The ASD recommends phishing-resistant MFA for higher-maturity implementations - this means authentication apps or hardware keys rather than SMS codes, which can be intercepted through SIM-swapping attacks.

8. Regular Backups

The backup control in the Essential Eight has specific requirements that go beyond “we have a backup”:

  • Backups must cover systems, applications, and data
  • Backups must be tested by restoring data as part of a recovery exercise
  • Backups must be stored offline or in a geographically separate location so that a ransomware attack cannot reach them
  • At least three backup copies must exist (the 3-2-1 rule: three copies, on two different media types, with one offsite)

Many businesses have backups that have never been tested. When they need to restore after a ransomware attack, they discover the backup has been failing silently for months. Tested, offsite backups are what actually determines how quickly you recover from a catastrophic incident.

What Maturity Level Do You Need?

For most Melbourne SMBs, the target should be Maturity Level 1 as a minimum, with a plan to reach Level 2 within 12 to 18 months.

Maturity Level 1 covers the basics: MFA everywhere, patching on schedule, backups tested and offsite, admin rights restricted, and macro settings configured. This alone will stop the vast majority of commodity cyber attacks.

Maturity Level 2 adds more systematic controls: application control, stricter admin privilege management, phishing-resistant MFA, and more comprehensive hardening.

If you have government contracts, cyber insurance requirements, or handle sensitive personal data at scale, Level 2 should be your target.

Getting Your Business to Maturity Level 1

Here is a realistic timeline for a 20 to 50 person business starting from a baseline of “we have antivirus and a firewall”:

Month 1:

  • Enable MFA on Microsoft 365 and all remote access (this is the single highest-impact action)
  • Review backup configuration, test a restore, implement offsite backup if not already in place
  • Patch all applications and operating systems to current versions

Month 2:

  • Remove local admin rights from standard user accounts
  • Configure macro settings in Microsoft 365
  • Review and harden browser configurations

Month 3:

  • Implement a patch management process with documented patching schedule
  • Begin application inventory in preparation for application control
  • Document and test backup recovery procedures

Month 4-6:

  • Deploy application control in audit mode, review results, refine allow list
  • Enable application control enforcement
  • Document everything for cyber insurance and compliance purposes

None of this requires exotic security software or substantial capital expenditure. It requires a managed IT provider who understands the framework and has a systematic approach to implementation.
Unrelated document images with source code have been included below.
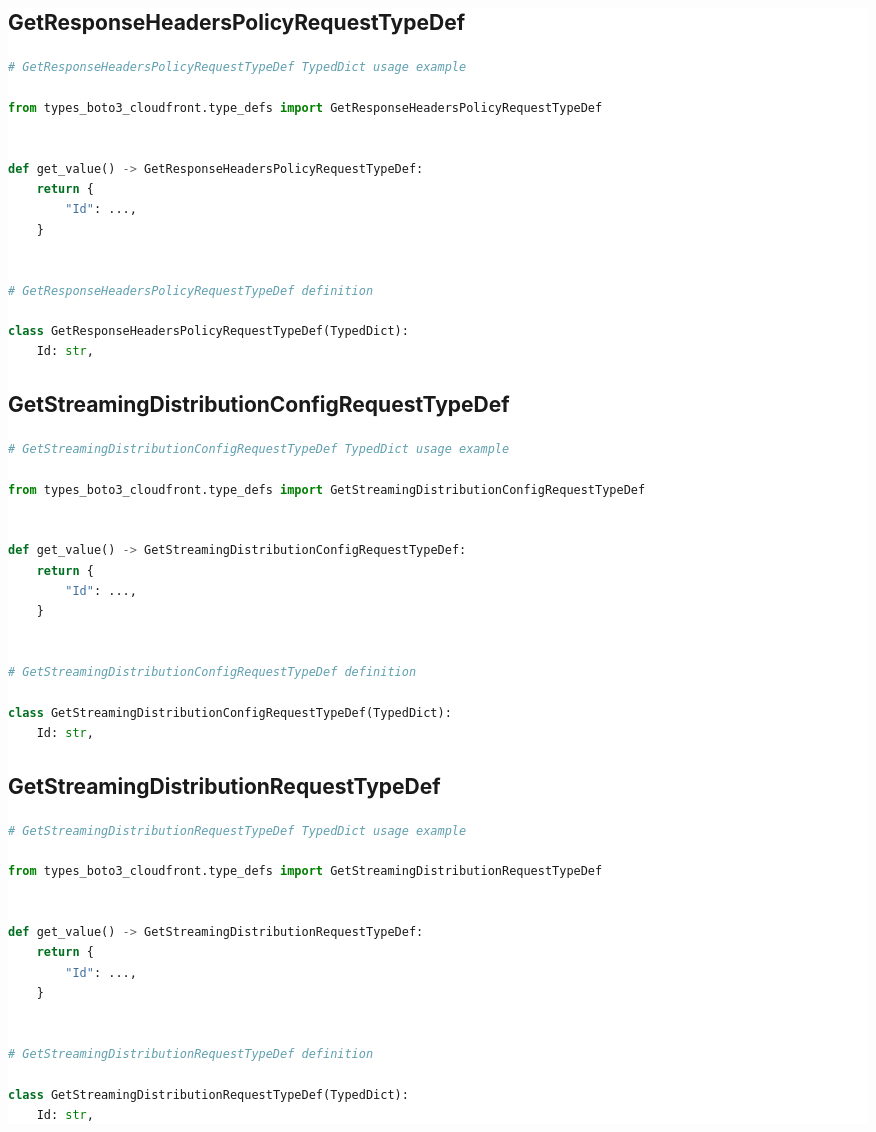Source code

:
## GetResponseHeadersPolicyRequestTypeDef

```python
# GetResponseHeadersPolicyRequestTypeDef TypedDict usage example

from types_boto3_cloudfront.type_defs import GetResponseHeadersPolicyRequestTypeDef


def get_value() -> GetResponseHeadersPolicyRequestTypeDef:
    return {
        "Id": ...,
    }


# GetResponseHeadersPolicyRequestTypeDef definition

class GetResponseHeadersPolicyRequestTypeDef(TypedDict):
    Id: str,
```


## GetStreamingDistributionConfigRequestTypeDef

```python
# GetStreamingDistributionConfigRequestTypeDef TypedDict usage example

from types_boto3_cloudfront.type_defs import GetStreamingDistributionConfigRequestTypeDef


def get_value() -> GetStreamingDistributionConfigRequestTypeDef:
    return {
        "Id": ...,
    }


# GetStreamingDistributionConfigRequestTypeDef definition

class GetStreamingDistributionConfigRequestTypeDef(TypedDict):
    Id: str,
```


## GetStreamingDistributionRequestTypeDef

```python
# GetStreamingDistributionRequestTypeDef TypedDict usage example

from types_boto3_cloudfront.type_defs import GetStreamingDistributionRequestTypeDef


def get_value() -> GetStreamingDistributionRequestTypeDef:
    return {
        "Id": ...,
    }


# GetStreamingDistributionRequestTypeDef definition

class GetStreamingDistributionRequestTypeDef(TypedDict):
    Id: str,
```
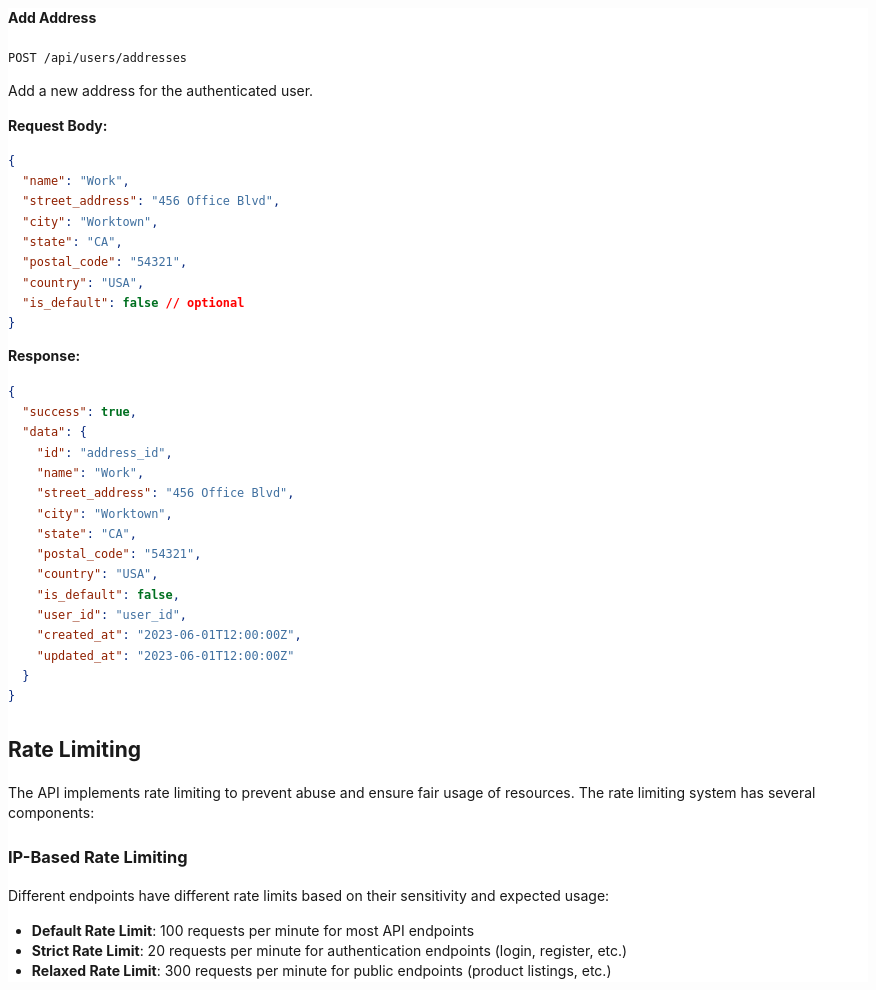 #### Add Address

```
POST /api/users/addresses
```

Add a new address for the authenticated user.

**Request Body:**

```json
{
  "name": "Work",
  "street_address": "456 Office Blvd",
  "city": "Worktown",
  "state": "CA",
  "postal_code": "54321",
  "country": "USA",
  "is_default": false // optional
}
```

**Response:**

```json
{
  "success": true,
  "data": {
    "id": "address_id",
    "name": "Work",
    "street_address": "456 Office Blvd",
    "city": "Worktown",
    "state": "CA",
    "postal_code": "54321",
    "country": "USA",
    "is_default": false,
    "user_id": "user_id",
    "created_at": "2023-06-01T12:00:00Z",
    "updated_at": "2023-06-01T12:00:00Z"
  }
}
```

## Rate Limiting

The API implements rate limiting to prevent abuse and ensure fair usage of resources. The rate limiting system has several components:

### IP-Based Rate Limiting

Different endpoints have different rate limits based on their sensitivity and expected usage:

- **Default Rate Limit**: 100 requests per minute for most API endpoints
- **Strict Rate Limit**: 20 requests per minute for authentication endpoints (login, register, etc.)
- **Relaxed Rate Limit**: 300 requests per minute for public endpoints (product listings, etc.)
One More Thing on Cyber Insurance

If you are renewing cyber insurance or applying for the first time, insurers are increasingly asking for evidence of Essential Eight implementation. Having documented evidence that you have implemented even Maturity Level 1 controls - MFA, tested backups, current patching, restricted admin privileges - makes a material difference to both insurability and premium levels.

If your current IT provider cannot provide this documentation, or does not know what the Essential Eight is, that is a signal worth paying attention to.